Today marks the 13th day since three miners - Pretty Nkambule, Yvonne Mnisi and Solomon Nyerende - were trapped after the lamp-room container in which they were working was swallowed up and buried when a section of the mine collapsed on February 5.
The mine announced yesterday that a new shaft had to be drilled as there was currently only one exit and entry point to the mine since the rock fall earlier this week.
Spokesman for the Barberton, Mpumalanga, mine, Coetzee Zietsman, said this morning: “At any given time, according to mining safety regulations, there have to be at least two entry/exit points and that is why we have had to suspend operations.”
A rig will be arriving from Witbank today to start drilling a shaft which will be 70m deep and wide enough for a person to go through.
“This will obviously take some time, but we are hoping to start drilling by Saturday and to be in full swing by Sunday,” he said.
The mine is hoping it will take two weeks, but Zietsman said it could take three.
He would not say whether there was any hope of finding the miners alive.
“We are continuing the operation as a rescue one,” he said.
December Mazibuko, the partner of Nkambule, said this morning: “I am not losing hope.”
Yesterday, the chairpersons of the portfolio committees on mineral resources, Sahlulele Luzipo, labour, Lumka Yengeni, and the select committee on land and mineral resources, Olefile Sefako, said they were encouraged by the “commitment” displayed by the Lily Mine management in doing all they could to find the three trapped workers.
The chairpersons were delegated by Parliament to visit Lily Mine on Tuesday to establish the circumstances around the collapse and to obtain a progress report on the rescue mission.
They met with the families of the trapped miners and conveyed messages of support.

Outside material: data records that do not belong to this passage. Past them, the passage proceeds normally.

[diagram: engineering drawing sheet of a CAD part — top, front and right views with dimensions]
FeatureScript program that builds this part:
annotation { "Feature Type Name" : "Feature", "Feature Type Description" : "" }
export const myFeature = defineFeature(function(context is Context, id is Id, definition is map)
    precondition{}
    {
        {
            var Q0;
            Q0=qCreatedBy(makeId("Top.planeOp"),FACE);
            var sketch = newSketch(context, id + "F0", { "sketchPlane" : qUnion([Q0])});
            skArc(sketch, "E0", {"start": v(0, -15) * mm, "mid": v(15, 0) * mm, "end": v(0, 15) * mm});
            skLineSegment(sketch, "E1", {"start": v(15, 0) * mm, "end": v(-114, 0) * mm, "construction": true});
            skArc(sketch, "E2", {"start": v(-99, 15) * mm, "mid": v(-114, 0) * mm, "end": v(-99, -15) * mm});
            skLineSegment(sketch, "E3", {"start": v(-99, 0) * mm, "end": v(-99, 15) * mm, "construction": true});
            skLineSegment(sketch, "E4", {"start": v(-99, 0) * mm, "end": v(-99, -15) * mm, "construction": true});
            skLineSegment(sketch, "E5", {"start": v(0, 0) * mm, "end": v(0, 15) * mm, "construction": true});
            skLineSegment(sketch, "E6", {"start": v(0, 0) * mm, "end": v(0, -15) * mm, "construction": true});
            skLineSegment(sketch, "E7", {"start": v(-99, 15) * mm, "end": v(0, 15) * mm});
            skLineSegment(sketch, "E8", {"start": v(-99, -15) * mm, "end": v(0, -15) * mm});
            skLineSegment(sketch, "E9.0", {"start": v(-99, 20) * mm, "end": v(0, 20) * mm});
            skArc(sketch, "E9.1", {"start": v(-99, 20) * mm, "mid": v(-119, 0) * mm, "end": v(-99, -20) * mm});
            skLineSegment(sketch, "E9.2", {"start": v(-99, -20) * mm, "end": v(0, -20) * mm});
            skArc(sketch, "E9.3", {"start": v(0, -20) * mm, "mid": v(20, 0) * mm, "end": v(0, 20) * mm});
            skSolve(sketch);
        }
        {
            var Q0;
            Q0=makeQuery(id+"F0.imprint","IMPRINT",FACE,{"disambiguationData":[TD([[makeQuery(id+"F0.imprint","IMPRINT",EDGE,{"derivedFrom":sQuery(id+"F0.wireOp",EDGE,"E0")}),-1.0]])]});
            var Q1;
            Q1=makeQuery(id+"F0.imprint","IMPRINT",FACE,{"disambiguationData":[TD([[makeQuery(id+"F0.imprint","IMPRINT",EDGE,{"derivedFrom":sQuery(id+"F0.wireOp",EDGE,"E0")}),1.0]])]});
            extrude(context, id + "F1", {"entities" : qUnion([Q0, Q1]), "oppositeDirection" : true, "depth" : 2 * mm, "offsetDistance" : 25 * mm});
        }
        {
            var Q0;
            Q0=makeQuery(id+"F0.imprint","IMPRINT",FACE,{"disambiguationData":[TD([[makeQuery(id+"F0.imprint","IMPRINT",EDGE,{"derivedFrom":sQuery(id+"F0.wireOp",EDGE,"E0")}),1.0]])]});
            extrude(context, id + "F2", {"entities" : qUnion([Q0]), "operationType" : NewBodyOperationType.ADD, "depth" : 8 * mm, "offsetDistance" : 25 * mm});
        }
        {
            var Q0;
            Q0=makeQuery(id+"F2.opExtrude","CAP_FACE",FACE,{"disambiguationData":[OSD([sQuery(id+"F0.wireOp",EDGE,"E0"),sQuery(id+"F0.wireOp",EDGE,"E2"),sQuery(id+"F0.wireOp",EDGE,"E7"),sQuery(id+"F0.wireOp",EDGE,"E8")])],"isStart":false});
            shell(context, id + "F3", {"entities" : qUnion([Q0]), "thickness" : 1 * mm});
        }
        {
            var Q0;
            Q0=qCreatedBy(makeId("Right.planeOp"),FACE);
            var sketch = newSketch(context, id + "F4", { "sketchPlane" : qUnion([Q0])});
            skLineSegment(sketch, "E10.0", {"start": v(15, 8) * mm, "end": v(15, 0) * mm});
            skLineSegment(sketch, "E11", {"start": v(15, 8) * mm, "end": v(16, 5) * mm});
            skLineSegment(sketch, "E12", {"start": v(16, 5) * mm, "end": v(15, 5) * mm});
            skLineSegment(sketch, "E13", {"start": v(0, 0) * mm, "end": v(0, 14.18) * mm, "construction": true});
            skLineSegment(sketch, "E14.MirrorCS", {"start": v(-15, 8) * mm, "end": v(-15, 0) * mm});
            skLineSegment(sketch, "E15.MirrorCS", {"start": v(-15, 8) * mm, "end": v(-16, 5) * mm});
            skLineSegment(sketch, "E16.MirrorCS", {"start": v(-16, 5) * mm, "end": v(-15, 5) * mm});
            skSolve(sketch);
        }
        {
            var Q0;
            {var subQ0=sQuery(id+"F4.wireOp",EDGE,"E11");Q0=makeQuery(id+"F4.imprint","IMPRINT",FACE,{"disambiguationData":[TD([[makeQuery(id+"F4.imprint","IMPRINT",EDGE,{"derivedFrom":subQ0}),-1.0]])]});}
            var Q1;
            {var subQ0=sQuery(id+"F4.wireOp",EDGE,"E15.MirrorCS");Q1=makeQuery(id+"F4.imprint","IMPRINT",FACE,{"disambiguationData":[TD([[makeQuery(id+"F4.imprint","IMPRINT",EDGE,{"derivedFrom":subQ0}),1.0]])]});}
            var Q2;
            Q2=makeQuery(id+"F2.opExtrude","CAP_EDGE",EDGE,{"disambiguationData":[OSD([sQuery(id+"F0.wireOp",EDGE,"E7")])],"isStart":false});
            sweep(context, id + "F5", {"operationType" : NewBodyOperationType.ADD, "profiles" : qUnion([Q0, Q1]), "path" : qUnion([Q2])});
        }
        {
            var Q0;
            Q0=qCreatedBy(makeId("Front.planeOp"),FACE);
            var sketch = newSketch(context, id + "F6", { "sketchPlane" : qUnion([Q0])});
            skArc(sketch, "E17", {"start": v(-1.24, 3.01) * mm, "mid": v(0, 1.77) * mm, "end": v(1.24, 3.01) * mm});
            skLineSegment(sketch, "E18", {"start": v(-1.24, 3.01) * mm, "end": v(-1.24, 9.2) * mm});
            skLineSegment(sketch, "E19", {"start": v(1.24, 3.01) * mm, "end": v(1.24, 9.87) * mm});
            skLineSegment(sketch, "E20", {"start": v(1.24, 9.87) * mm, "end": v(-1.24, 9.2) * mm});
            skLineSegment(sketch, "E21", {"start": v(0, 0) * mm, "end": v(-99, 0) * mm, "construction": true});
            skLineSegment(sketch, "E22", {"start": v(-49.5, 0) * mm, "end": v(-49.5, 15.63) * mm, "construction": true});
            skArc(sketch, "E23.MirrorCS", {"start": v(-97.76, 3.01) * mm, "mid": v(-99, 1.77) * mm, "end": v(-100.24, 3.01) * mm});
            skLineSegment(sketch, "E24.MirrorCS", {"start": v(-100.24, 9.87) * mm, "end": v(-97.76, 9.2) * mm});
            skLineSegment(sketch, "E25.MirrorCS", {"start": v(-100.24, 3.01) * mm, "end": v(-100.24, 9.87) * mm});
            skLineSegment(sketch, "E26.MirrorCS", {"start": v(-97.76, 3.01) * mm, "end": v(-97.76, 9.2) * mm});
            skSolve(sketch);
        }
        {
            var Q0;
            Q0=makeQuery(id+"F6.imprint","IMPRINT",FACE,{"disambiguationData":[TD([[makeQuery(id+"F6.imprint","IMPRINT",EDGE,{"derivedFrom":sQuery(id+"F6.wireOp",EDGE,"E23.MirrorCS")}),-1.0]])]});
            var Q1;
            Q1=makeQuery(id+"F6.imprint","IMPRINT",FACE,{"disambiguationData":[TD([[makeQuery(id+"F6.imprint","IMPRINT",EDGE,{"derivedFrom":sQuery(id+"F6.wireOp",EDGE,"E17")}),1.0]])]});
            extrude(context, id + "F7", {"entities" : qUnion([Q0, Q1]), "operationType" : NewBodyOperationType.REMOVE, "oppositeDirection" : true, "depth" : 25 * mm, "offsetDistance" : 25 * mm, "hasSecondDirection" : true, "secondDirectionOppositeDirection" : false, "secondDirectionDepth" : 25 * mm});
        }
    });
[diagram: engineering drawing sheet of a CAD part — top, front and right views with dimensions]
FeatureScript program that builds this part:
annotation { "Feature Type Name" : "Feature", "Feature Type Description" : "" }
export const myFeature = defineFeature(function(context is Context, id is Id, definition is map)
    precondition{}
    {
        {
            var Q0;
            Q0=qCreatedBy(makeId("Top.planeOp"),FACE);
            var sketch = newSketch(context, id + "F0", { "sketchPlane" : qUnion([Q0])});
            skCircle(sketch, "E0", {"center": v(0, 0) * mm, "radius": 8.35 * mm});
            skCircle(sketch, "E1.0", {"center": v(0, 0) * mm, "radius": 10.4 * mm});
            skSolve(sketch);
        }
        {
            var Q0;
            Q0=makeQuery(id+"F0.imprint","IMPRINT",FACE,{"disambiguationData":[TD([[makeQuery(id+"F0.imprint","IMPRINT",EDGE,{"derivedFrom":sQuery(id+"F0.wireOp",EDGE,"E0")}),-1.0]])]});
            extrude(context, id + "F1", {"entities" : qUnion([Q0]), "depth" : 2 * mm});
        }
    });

Association of Mineworkers and Construction Union president Joseph Mathunjwa said this morning the union was supporting the decision to delay the rescue because of safety concerns for rescue workers.
Mathunjwa confirmed that there had to be two escape outlets.
Commenting on media reports that a safety officer at the mine had committed suicide, Zietsman said the man, who has not been named, had worked for one of the mine’s subcontractors, but had never worked at Lily Mine.